The film's unusually high budget (US$5,200,000, equal to about US$90,000,000 today) caused 20th Century-Fox to ask a much higher rental price and an unusually high percentage of each admission, as confirmed by Variety: "Twentieth-Fox's deal on Wilson will call for advanced scales of 76c matinees and $1.10 evenings. Terms on Wilson, for which 20th is seeking quick release and dating, will be 60% straight from the first dollar but with a guarantee of 15% profit to the theatre. Twentieth-Fox will also demand extended playing time on Wilson." Theaters that usually charged 25 cents admission were forced to charge Fox's stipulated $1.10 admission (US$19.95 in 2025) for Wilson, keeping customers away in droves.

===Critical response===
The film received generally positive reviews but was not without its detractors. The New Republic film critic Manny Farber was particularly unenthusiastic, calling the production "costly, tedious and impotent" while writing: "The effect of the movie is similar to the one produced by the sterile post-card albums you buy in railroad stations, which unfold like accordions and show you the points of interest in the city ... The producers must have known far more about the World War, the peace-making at Versailles, and Wilson himself, but that is kept out of the movie in the same way that slum sections are kept out of post-card albums ... About three-quarters of the way through, a large amount of actual newsreel from the first World War is run off and the strength of it makes the film that comes before and after seem comical." In The Nation in 1944, critic James Agee wrote, "No matter how friendly I feel toward Wilson and the people who made it, any such review would amount chiefly to a specification of occupational psychosis. With the best intentions in the world, Hollywood took a character and a theme of almost Shakespearian complexity and grandeur, and reduced the character to an astutely played liberal assistant professor of economics; the theme to a few generalizations which every schoolboy has half-forgotten ... Every major problem, opportunity, and responsibility which the picture set its makers was, in other words, flunked—now through timidity, again through habitual half-blindness, and most of all perhaps through the desire to sell and ingratiate and essentially to render a two-and-a-half-hour apology for one sustained impulse of daring and disinterestedness."

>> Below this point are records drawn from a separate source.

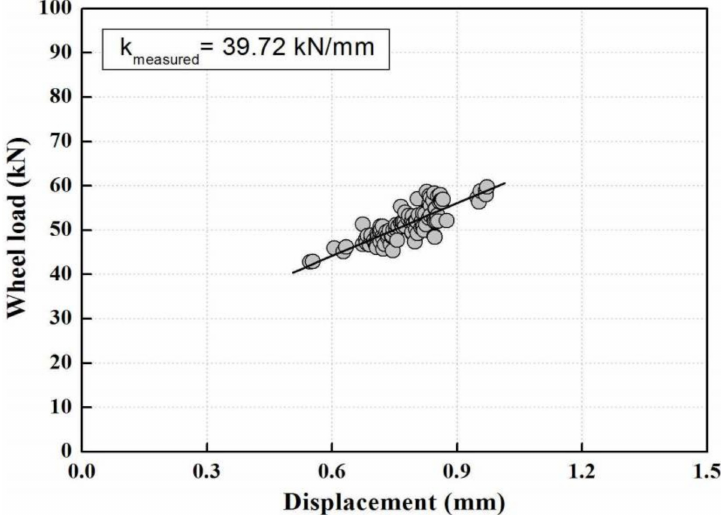
Figure 7. Measured track support sti ff ness by the conventional field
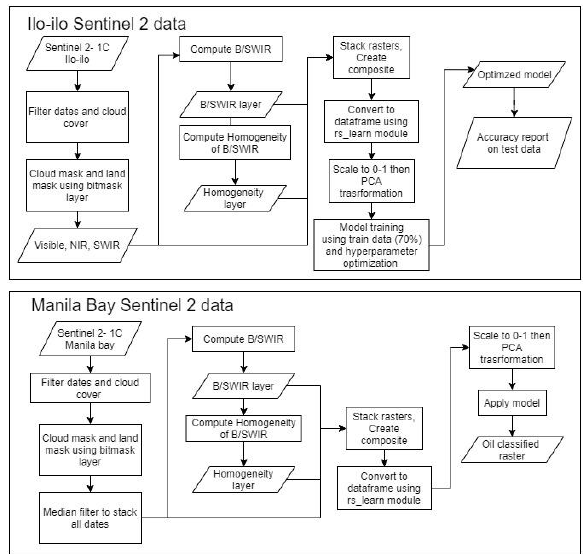
Figure 5. The overall workflow for mapping oil spill 4.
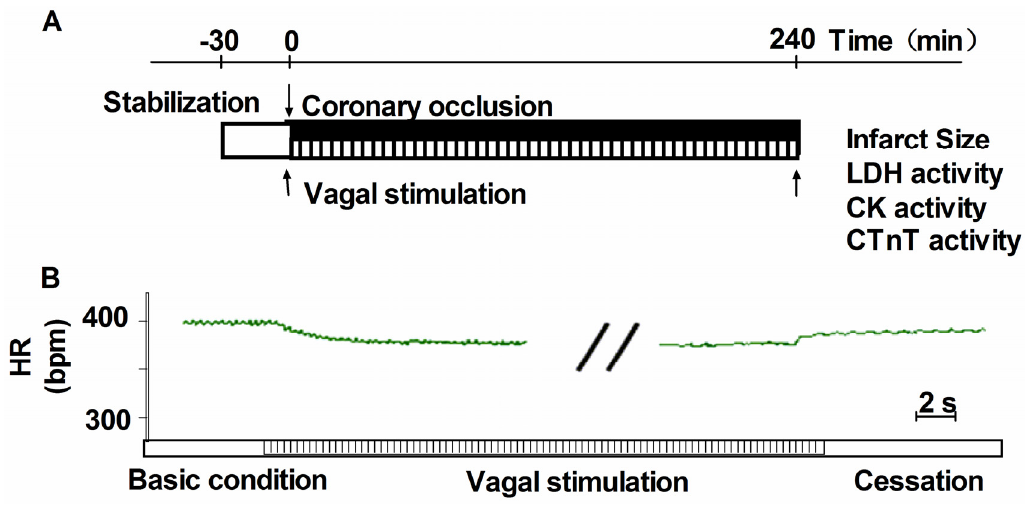
Figure 7. Schematic representation of the protocol and changes in HR with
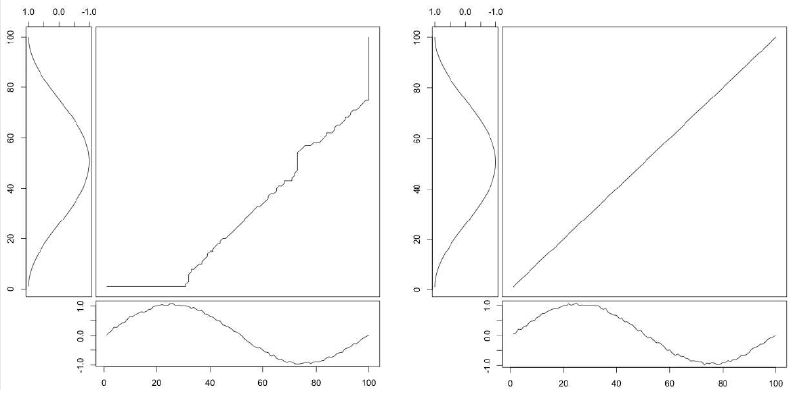
Figure A1. Optimal alignment path between two sample time series with time warping (left), without time warping (right).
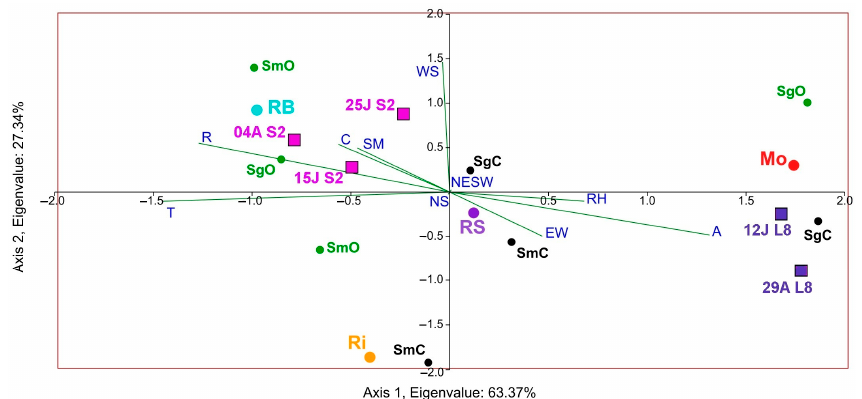
Figure 11. Composite CCA. Impact of factors on the NDVI calculated using Sentinel-2 (S2 in dates 04A: 4 August, 25J: 25 July, and 15J: 15 July) and Landsat-8 (L8 in dates: 29A: 29 August and 12J: 12 July) and species richness in musts (Sm) and grapes (Sg) concerning the DOs (Monterrei, Mo; R í as Baixas, RB; Ribeira Sacra, RS; Ribeiro, Ri) and farming systems (organic (O), in green and conventional (C), in black). Factors: canopy (C), vineyard orientation (EW, NS, NESW), elevation (A), and soil management (SM), and monthly averages of relative humidity (RH), wind speed (WS), rainfall (R), and temperature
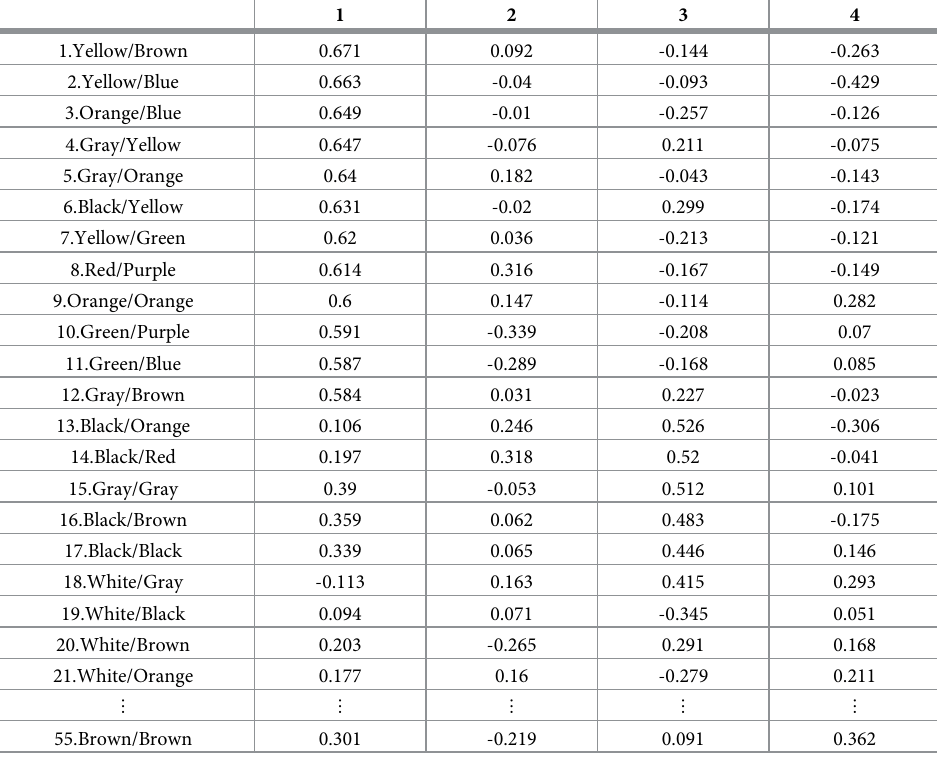
Table 5. Single-factor analysis component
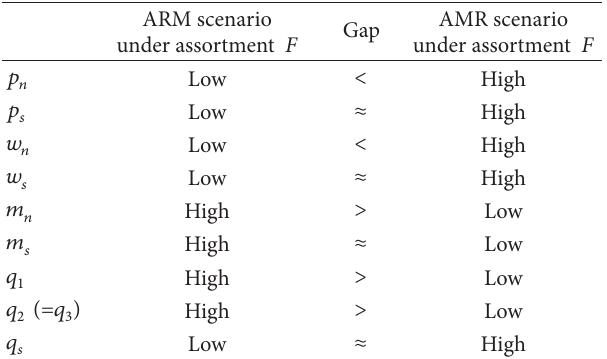
Table 1: Comparison between the ARM scenario and the AMR scenario under assortment F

President Franklin D. Roosevelt, a protege of Wilson's, screened the film for guests at the Second Quebec Conference in 1944. British Prime Minister Winston Churchill, however, was no fan. He excused himself in the middle of the film and went to bed.

===Awards and nominations===
Despite lackluster commercial performance, the film received ten nominations at the 17th Academy Awards, winning five:
- Best Art Direction-Interior Decoration, Color (Wiard Ihnen and Thomas Little)
- Best Cinematography, Color (Leon Shamroy)
- Best Film Editing (Barbara McLean)
- Best Sound, Recording (E. H. Hansen)
- Best Writing, Original Screenplay (Lamar Trotti)

Wilson was also nominated for:
- Best Picture (Darryl F. Zanuck)
- Best Director (Henry King)
- Best Actor in a Leading Role (Alexander Knox)
- Best Music, Scoring of a Dramatic or Comedy Picture (Alfred Newman)
- Best Effects, Special Effects (Fred Sersen and Roger Heman Sr.)

===Preservation===
The Academy Film Archive preserved Wilson in 2006.